Text block →

▼

Although she studied history at university, Li preferred working with living people, and switched to sociology.  In the late 1970s and early 1980s, she worked at the Marxism Institute of the Chinese Academy of Social Sciences and, by coincidence, wound up helping Fei Xiaotong revive sociology after its long hibernation (the CCP under Mao considered sociology to be a bourgeois science, made redundant by Marxism).  At the age of 30, Li began studying for a doctorate in sociology at the University of Pittsburgh (where she was joined by her husband, the writer Wang Xiaobo).  Returning to China later in the decade, she eventually got a position at the Chinese Academy of Social Sciences, where she remained until her retirement a few years ago. 
 
She chose sex as her research project, and launched a series of surveys and interviews that began with the sex lives of “ordinary people” and eventually grew to focus on LGBTQ life in China and even sado-masochism.  Throughout, her attitude has been that sex is a normal part of life, in China and elsewhere, and she was merely trying to describe it and chart whatever changes were occurring.  She further believes that everyone has the right to the sex life they want, as long as they do no harm to others.  Thus homosexuality is fine, orgies are fine, pornography is fine…I have not read this work, and thus do not know if it was brilliant and innovative as well as pioneering, but she remains, even after her retirement, one of a very few scholars to pay attention to sex and sexual subcultures.
 
Her publications met with some resistance, and she occasionally had to publish in Hong Kong or shelve a project and return to it later, but most of her work eventually came out and was generally welcomed by the Chinese people, who were living something of a sexual revolution after the enforced Puritanism of the Mao era.  The trials of getting her work published, as well as the sympathy she felt for the LGBTQ community and others who often suffered discrimination in China eventually made her into an activist as well, although she is naturally reserved and soft-spoken.

▲

Records provided →
▼

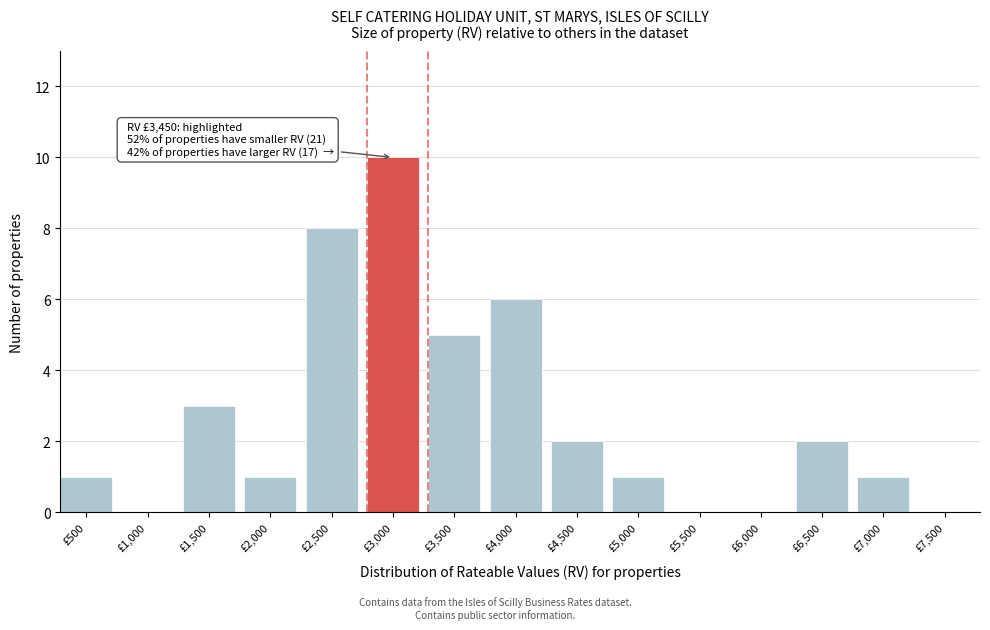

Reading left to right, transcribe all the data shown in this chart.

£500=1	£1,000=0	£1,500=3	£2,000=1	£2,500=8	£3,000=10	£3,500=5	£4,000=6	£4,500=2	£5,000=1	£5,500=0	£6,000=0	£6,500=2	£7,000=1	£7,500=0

▲
▼

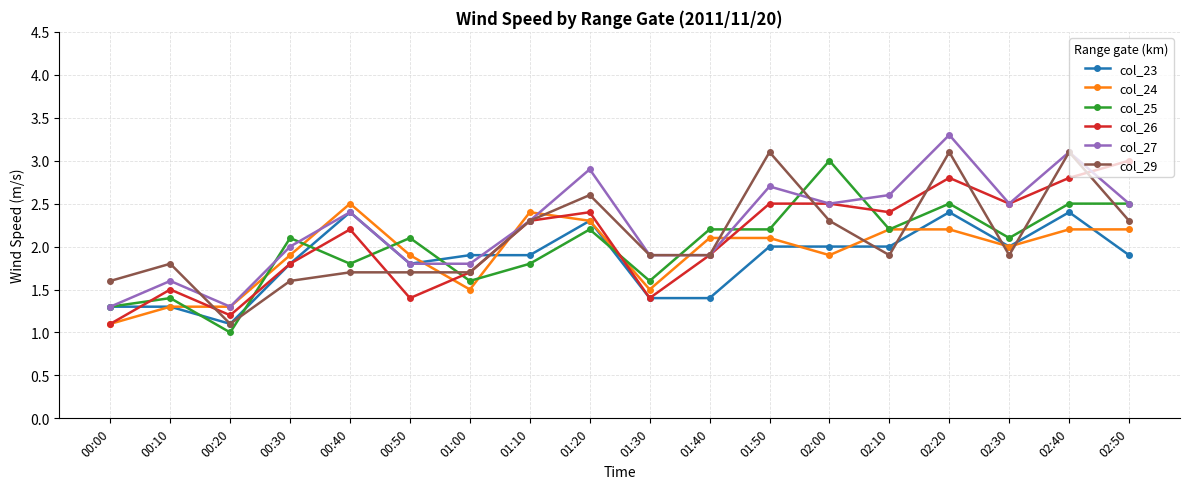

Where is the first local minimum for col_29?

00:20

▲

Reproduce the text about Li's sociology career word for word, from its first sentence to its last. Rely only on the text about Li's sociology career.

Although she studied history at university, Li preferred working with living people, and switched to sociology.  In the late 1970s and early 1980s, she worked at the Marxism Institute of the Chinese Academy of Social Sciences and, by coincidence, wound up helping Fei Xiaotong revive sociology after its long hibernation (the CCP under Mao considered sociology to be a bourgeois science, made redundant by Marxism).  At the age of 30, Li began studying for a doctorate in sociology at the University of Pittsburgh (where she was joined by her husband, the writer Wang Xiaobo).  Returning to China later in the decade, she eventually got a position at the Chinese Academy of Social Sciences, where she remained until her retirement a few years ago. 
 
She chose sex as her research project, and launched a series of surveys and interviews that began with the sex lives of “ordinary people” and eventually grew to focus on LGBTQ life in China and even sado-masochism.  Throughout, her attitude has been that sex is a normal part of life, in China and elsewhere, and she was merely trying to describe it and chart whatever changes were occurring.  She further believes that everyone has the right to the sex life they want, as long as they do no harm to others.  Thus homosexuality is fine, orgies are fine, pornography is fine…I have not read this work, and thus do not know if it was brilliant and innovative as well as pioneering, but she remains, even after her retirement, one of a very few scholars to pay attention to sex and sexual subcultures.
 
Her publications met with some resistance, and she occasionally had to publish in Hong Kong or shelve a project and return to it later, but most of her work eventually came out and was generally welcomed by the Chinese people, who were living something of a sexual revolution after the enforced Puritanism of the Mao era.  The trials of getting her work published, as well as the sympathy she felt for the LGBTQ community and others who often suffered discrimination in China eventually made her into an activist as well, although she is naturally reserved and soft-spoken.